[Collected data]
○ ○ ○ ○ ○ ○ ○
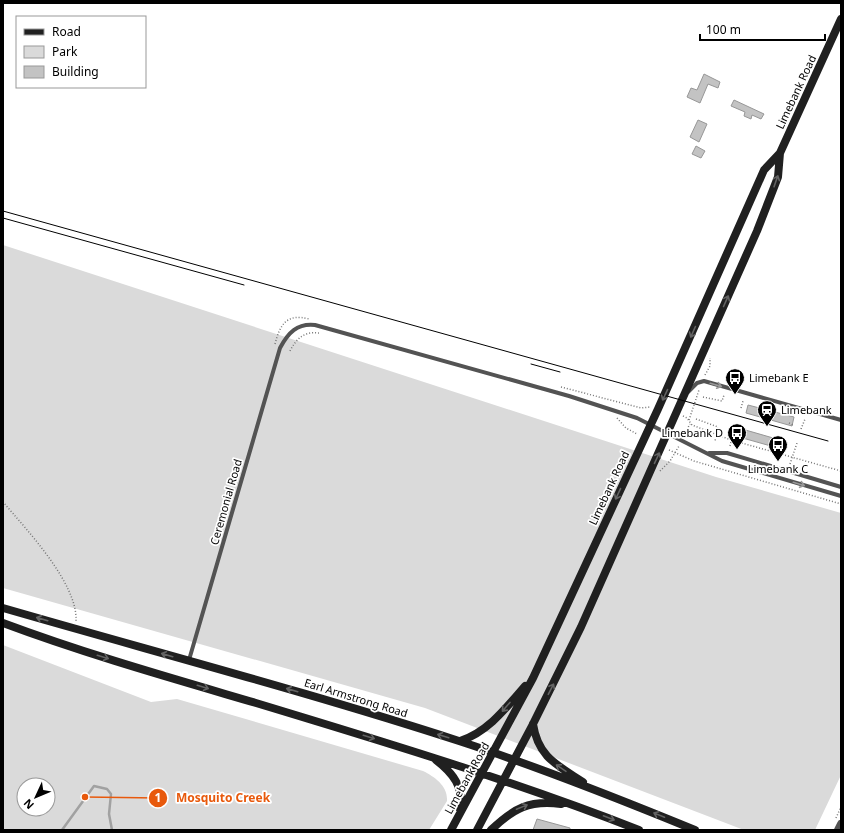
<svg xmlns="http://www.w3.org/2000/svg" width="844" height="833" font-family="'Noto Sans',sans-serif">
<rect width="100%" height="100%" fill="#fff"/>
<path fill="#dadada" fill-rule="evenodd" d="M3 245 716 477 841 513V775L815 830H744L425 708 3 588Z
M3 645 151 702 177 699 423 771C435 777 448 786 447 801L429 830H3ZM24 785H48V809H24Z"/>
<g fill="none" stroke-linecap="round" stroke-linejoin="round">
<path stroke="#a1a1a1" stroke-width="2.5" d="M62 830 94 786 107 789 111 794 109 814 112 830"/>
</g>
<path fill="#c3c3c3" stroke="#979797" d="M704 74 720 82 718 88 708 84 700 103 687 97 691 88 697 90Z
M734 100 764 114 761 119 752 115 751 119 744 116 745 112 731 106Z
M698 120 707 124 699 142 690 137Z
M696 146 705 151 701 158 692 154Z
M748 405 794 417 792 426 746 413Z
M742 429 787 442 785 450 739 437Z
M537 819 570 828V830H533Z"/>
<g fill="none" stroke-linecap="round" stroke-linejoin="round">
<path stroke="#757575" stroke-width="1.5" stroke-dasharray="1 2" stroke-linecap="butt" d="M275 344C280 325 286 313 309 319
M290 351C296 339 304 331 319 333
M705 375 710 366V358
M561 387 641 408 650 407
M703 397 722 401 724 395
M741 408 743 401
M683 416 687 418 692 425 731 440 841 471
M617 418 626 428 637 434
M696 419 718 427 715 441
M689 420 699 390
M789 423 793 425
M801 429 805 419
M684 435 690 424
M783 442 788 443
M730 446 734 430
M669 450 694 461 841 504
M790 464 797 443
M660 471 670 461 679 446
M3 502C27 530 78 584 76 621
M836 818 841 807"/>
<path stroke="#535353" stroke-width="4" d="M688 392 697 383 704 381 841 420
M709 453H727L841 487
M189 660 280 348C288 333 297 323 315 325L569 396 637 418 722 461 841 496"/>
<path stroke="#535353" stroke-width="8" d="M838 830 841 824"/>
<path stroke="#202020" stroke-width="8" d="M3 608C155 652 308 692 459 741 539 767 617 798 695 830
M3 623C86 654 171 678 256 703 385 742 514 781 639 830
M533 724C538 757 557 765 583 782
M460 741C488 732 506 708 525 686
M436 760C453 773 464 787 460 809
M451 830 533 678 658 409 764 170 780 153 841 19
M477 830 533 724 581 627 757 231 778 177 780 153
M491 830C514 808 529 800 561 804"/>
<path stroke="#000" stroke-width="1" d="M3 211 828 441
M3 218 244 285
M531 364 560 372"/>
</g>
<defs><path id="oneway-shaft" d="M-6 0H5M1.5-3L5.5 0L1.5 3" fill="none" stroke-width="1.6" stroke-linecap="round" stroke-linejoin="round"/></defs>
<g stroke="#636363">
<use href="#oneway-shaft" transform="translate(776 181) rotate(-71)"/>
<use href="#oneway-shaft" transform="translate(726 301) rotate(-66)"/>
<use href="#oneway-shaft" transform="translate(693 332) rotate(114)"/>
<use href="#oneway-shaft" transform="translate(665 395) rotate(115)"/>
<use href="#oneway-shaft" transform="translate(657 458) rotate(-65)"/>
<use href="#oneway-shaft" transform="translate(618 494) rotate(115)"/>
<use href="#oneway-shaft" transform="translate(42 619) rotate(-164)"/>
<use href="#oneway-shaft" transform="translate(167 655) rotate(-164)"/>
<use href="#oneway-shaft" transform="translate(103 657) rotate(17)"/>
<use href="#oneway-shaft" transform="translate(203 687) rotate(17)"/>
<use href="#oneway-shaft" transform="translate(551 689) rotate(-63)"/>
<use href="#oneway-shaft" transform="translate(292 690) rotate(-164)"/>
<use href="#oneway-shaft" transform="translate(506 707) rotate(131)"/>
<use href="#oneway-shaft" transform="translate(443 736) rotate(-163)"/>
<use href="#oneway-shaft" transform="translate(369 737) rotate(17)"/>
<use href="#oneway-shaft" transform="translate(561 768) rotate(-146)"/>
<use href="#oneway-shaft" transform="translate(522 807) rotate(-22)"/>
<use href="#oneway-shaft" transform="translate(659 815) rotate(-158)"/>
<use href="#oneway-shaft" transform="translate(609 818) rotate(21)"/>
</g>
<g stroke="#989898">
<use href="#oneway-shaft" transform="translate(716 385) rotate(16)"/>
<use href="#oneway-shaft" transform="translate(799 484) rotate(17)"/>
</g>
<defs>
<g id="bus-pin" transform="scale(1)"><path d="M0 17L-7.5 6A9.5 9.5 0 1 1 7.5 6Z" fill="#000" stroke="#fff"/><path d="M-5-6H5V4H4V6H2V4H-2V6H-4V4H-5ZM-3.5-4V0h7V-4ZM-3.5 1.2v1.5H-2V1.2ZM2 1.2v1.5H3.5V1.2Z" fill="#fff"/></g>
<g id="station-pin" transform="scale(1)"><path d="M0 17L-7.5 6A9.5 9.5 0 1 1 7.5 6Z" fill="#000" stroke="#fff"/><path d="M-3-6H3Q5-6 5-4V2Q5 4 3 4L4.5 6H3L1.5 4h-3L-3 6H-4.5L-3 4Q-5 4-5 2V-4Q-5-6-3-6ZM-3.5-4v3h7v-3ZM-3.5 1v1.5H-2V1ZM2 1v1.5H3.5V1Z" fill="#fff"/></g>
</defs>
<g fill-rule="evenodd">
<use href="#bus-pin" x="735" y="378"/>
<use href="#station-pin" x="767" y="410"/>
<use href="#bus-pin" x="737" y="433"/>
<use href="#bus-pin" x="778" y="445"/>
</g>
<g text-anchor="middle" stroke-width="3.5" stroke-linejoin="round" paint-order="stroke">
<g font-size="11" fill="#000" stroke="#fff">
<text transform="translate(796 92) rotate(-65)" y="4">Limebank Road</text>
<text transform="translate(609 488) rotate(-65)" y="4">Limebank Road</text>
<text transform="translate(226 502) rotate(-74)" y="4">Ceremonial Road</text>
<text transform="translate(356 698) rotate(17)" y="4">Earl Armstrong Road</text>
<text transform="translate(467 778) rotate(-61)" y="4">Limebank Road</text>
</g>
<g font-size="11" fill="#000" stroke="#fff" text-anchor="start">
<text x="749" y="382">Limebank E</text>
<text x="781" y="414">Limebank</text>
<text x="723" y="437" text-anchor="end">Limebank D</text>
<text x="778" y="473" text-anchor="middle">Limebank C</text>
</g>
</g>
<path fill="none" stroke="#e8590c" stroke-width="1.5" d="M85 797L158 798"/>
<g fill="#e8590c" stroke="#fff" stroke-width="1.5">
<circle cx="85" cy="797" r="4"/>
<circle cx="158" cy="798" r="10"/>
</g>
<g font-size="12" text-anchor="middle" font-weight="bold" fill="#fff">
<text x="158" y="802">1</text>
</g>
<g font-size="12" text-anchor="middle" font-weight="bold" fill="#e8590c" stroke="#fff" stroke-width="3.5" stroke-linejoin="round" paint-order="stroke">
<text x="223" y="802">Mosquito Creek</text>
</g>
<rect width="844" height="833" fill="none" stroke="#000000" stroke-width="8"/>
<rect x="16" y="16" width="130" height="72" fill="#ffffff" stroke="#999999"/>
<rect x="24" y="29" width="20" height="6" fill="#202020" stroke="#999999"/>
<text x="52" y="36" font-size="12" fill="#000000">Road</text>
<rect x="24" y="46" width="20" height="12" fill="#dadada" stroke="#999999"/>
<text x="52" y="56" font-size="12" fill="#000000">Park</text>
<rect x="24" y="66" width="20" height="12" fill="#c3c3c3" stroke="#999999"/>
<text x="52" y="76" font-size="12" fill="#000000">Building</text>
<g transform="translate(36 797) rotate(226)"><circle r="19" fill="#ffffff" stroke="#999999"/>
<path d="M0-3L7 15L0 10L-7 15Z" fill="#000000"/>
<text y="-6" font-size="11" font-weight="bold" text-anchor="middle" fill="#000000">N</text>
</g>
<path d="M700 34v6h125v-6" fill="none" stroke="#000000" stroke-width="2"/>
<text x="706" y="34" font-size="12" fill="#000000" stroke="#ffffff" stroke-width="3" paint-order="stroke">100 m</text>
</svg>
○ ○ ○ ○ ○ ○ ○
The word "rule" appears in some of the lines above. Copy those lines.

## ANSWER SPACE
<path fill="#dadada" fill-rule="evenodd" d="M3 245 716 477 841 513V775L815 830H744L425 708 3 588Z
<g fill-rule="evenodd">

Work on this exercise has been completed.